→ **Required action**
With no word left out, write out the entire listing.

= Beginning of Section =

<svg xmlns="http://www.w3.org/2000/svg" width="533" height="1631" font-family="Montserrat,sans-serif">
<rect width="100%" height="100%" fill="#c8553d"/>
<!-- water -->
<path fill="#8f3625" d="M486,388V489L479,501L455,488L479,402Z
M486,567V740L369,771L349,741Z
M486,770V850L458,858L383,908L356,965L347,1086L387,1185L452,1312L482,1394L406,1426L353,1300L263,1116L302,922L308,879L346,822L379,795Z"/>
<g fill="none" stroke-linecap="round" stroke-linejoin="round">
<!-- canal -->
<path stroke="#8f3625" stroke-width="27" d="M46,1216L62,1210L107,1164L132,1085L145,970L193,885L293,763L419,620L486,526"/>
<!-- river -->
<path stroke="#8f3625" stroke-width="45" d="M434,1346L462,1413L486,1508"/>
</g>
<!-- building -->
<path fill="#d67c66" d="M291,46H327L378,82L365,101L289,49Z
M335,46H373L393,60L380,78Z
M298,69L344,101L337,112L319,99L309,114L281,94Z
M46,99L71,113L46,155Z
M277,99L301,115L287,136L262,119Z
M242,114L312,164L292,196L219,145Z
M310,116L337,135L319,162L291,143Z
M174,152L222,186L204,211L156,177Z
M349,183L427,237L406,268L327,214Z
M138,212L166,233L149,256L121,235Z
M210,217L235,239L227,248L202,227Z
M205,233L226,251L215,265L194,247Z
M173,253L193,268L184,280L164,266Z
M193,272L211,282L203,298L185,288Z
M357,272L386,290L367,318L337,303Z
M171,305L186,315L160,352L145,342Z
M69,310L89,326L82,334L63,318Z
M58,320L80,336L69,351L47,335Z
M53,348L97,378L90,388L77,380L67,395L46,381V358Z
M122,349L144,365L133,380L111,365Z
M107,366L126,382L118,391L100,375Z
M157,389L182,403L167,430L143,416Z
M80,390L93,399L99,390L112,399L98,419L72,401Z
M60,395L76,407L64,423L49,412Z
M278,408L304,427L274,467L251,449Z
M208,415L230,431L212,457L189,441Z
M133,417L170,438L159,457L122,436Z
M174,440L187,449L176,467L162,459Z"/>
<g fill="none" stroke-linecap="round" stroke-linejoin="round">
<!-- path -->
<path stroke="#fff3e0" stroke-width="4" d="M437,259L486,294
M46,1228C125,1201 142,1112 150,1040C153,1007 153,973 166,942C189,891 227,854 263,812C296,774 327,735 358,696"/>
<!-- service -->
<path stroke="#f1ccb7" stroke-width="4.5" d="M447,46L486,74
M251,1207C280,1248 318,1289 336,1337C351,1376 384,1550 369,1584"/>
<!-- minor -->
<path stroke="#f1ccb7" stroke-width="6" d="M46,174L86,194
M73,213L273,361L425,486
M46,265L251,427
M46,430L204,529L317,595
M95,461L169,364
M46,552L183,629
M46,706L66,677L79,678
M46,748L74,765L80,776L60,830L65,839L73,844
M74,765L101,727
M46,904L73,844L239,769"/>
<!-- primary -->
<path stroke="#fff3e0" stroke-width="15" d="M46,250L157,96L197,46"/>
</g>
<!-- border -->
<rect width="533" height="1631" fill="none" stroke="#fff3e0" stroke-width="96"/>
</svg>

= End of Section =

→ **Task result**
<svg xmlns="http://www.w3.org/2000/svg" width="533" height="1631" font-family="Montserrat,sans-serif">
<rect width="100%" height="100%" fill="#c8553d"/>
<!-- water -->
<path fill="#8f3625" d="M486,388V489L479,501L455,488L479,402Z
M486,567V740L369,771L349,741Z
M486,770V850L458,858L383,908L356,965L347,1086L387,1185L452,1312L482,1394L406,1426L353,1300L263,1116L302,922L308,879L346,822L379,795Z"/>
<g fill="none" stroke-linecap="round" stroke-linejoin="round">
<!-- canal -->
<path stroke="#8f3625" stroke-width="27" d="M46,1216L62,1210L107,1164L132,1085L145,970L193,885L293,763L419,620L486,526"/>
<!-- river -->
<path stroke="#8f3625" stroke-width="45" d="M434,1346L462,1413L486,1508"/>
</g>
<!-- building -->
<path fill="#d67c66" d="M291,46H327L378,82L365,101L289,49Z
M335,46H373L393,60L380,78Z
M298,69L344,101L337,112L319,99L309,114L281,94Z
M46,99L71,113L46,155Z
M277,99L301,115L287,136L262,119Z
M242,114L312,164L292,196L219,145Z
M310,116L337,135L319,162L291,143Z
M174,152L222,186L204,211L156,177Z
M349,183L427,237L406,268L327,214Z
M138,212L166,233L149,256L121,235Z
M210,217L235,239L227,248L202,227Z
M205,233L226,251L215,265L194,247Z
M173,253L193,268L184,280L164,266Z
M193,272L211,282L203,298L185,288Z
M357,272L386,290L367,318L337,303Z
M171,305L186,315L160,352L145,342Z
M69,310L89,326L82,334L63,318Z
M58,320L80,336L69,351L47,335Z
M53,348L97,378L90,388L77,380L67,395L46,381V358Z
M122,349L144,365L133,380L111,365Z
M107,366L126,382L118,391L100,375Z
M157,389L182,403L167,430L143,416Z
M80,390L93,399L99,390L112,399L98,419L72,401Z
M60,395L76,407L64,423L49,412Z
M278,408L304,427L274,467L251,449Z
M208,415L230,431L212,457L189,441Z
M133,417L170,438L159,457L122,436Z
M174,440L187,449L176,467L162,459Z"/>
<g fill="none" stroke-linecap="round" stroke-linejoin="round">
<!-- path -->
<path stroke="#fff3e0" stroke-width="4" d="M437,259L486,294
M46,1228C125,1201 142,1112 150,1040C153,1007 153,973 166,942C189,891 227,854 263,812C296,774 327,735 358,696"/>
<!-- service -->
<path stroke="#f1ccb7" stroke-width="4.5" d="M447,46L486,74
M251,1207C280,1248 318,1289 336,1337C351,1376 384,1550 369,1584"/>
<!-- minor -->
<path stroke="#f1ccb7" stroke-width="6" d="M46,174L86,194
M73,213L273,361L425,486
M46,265L251,427
M46,430L204,529L317,595
M95,461L169,364
M46,552L183,629
M46,706L66,677L79,678
M46,748L74,765L80,776L60,830L65,839L73,844
M74,765L101,727
M46,904L73,844L239,769"/>
<!-- primary -->
<path stroke="#fff3e0" stroke-width="15" d="M46,250L157,96L197,46"/>
</g>
<!-- border -->
<rect width="533" height="1631" fill="none" stroke="#fff3e0" stroke-width="96"/>
</svg>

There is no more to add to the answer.